A Wooden Waterfall
The evolution of a master maker's waterfall arm chair
Synopsis: Hank Gilpin has made more than 80 armchairs using his waterfall arm design. The signature arm is cut from a rectangular blank and joins the back leg, front leg, and low side stretchers to form a flat frame. Because of the design, there is no need for side seat rails. See how the armchair has evolved over the years.

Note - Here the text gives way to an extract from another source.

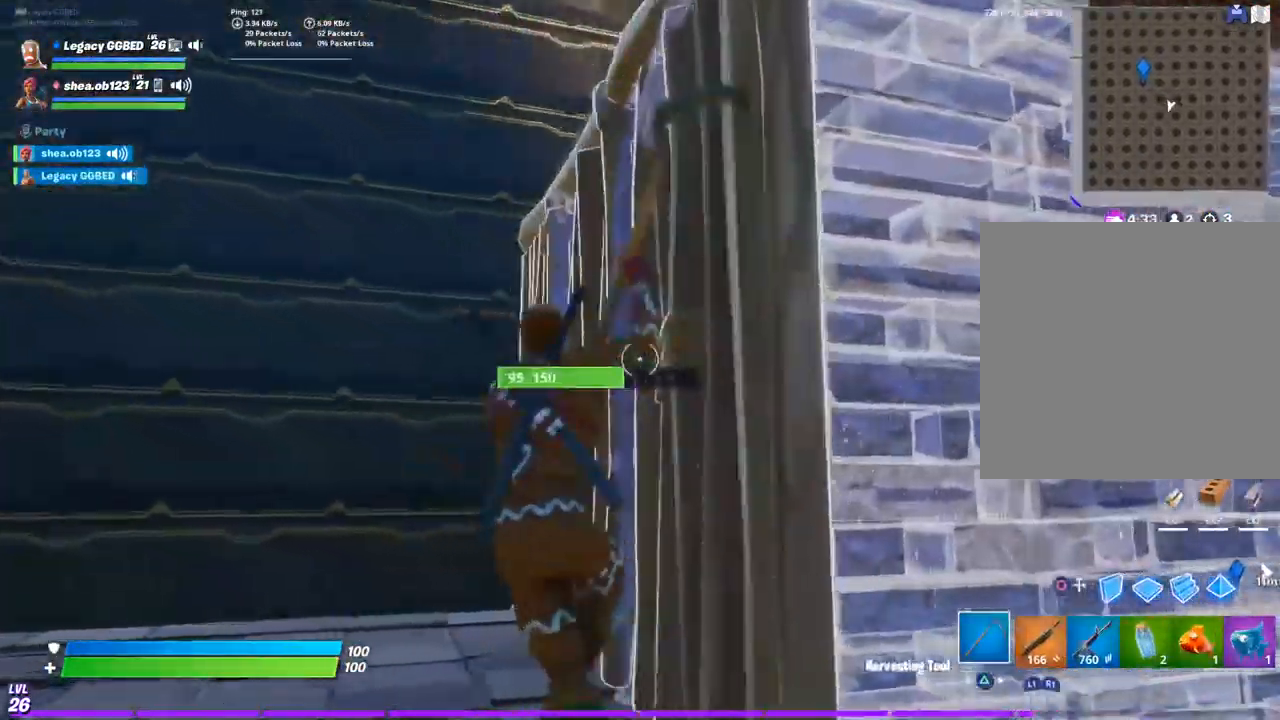
{"buttons": ["R2"], "left_stick": "down", "right_stick": "right", "events": [[150, "left_stick", "center"], [250, "left_stick", "down"]]}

Hank Gilpin’s first waterfall armchair (see the back cover) spawned a series of related designs. Building in sets of 2, 4, 12, and even 24, he has made more than 80 of them. The signature arm—“the triple-blip arm,” as he calls it—is cut from a rectangular blank and joins the back leg, front leg, and low side stretchers to form a flat frame. Gilpin borrowed this approach from a chair by Duncan Phyfe, and it makes his chair far easier to build. He first glues up the two side frames, then joins them with the seat rails and crest rail. The strength of the side frames also allows him to dispense with side seat rails, leaving the vertical lines unbroken.
Breaking down the arm
Gilpin makes the waterfall arm itself in a carefully thoughtout sequence, cutting the joinery while the workpiece still has square reference edges, postponing some of the shaping until after assembly to leave a horn that provides clamping purchase. For maximum strength, the arm meets the front leg in a bridle joint and is through-tenoned into the back leg. Both joints are pinned. The narrow verticals are unshouldered at the top where they enter the mortises on the underside of the arm.
The horn will be bandsawn away and the curve cleaned up with hand tools after the side frame is assembled. The joints are then pinned.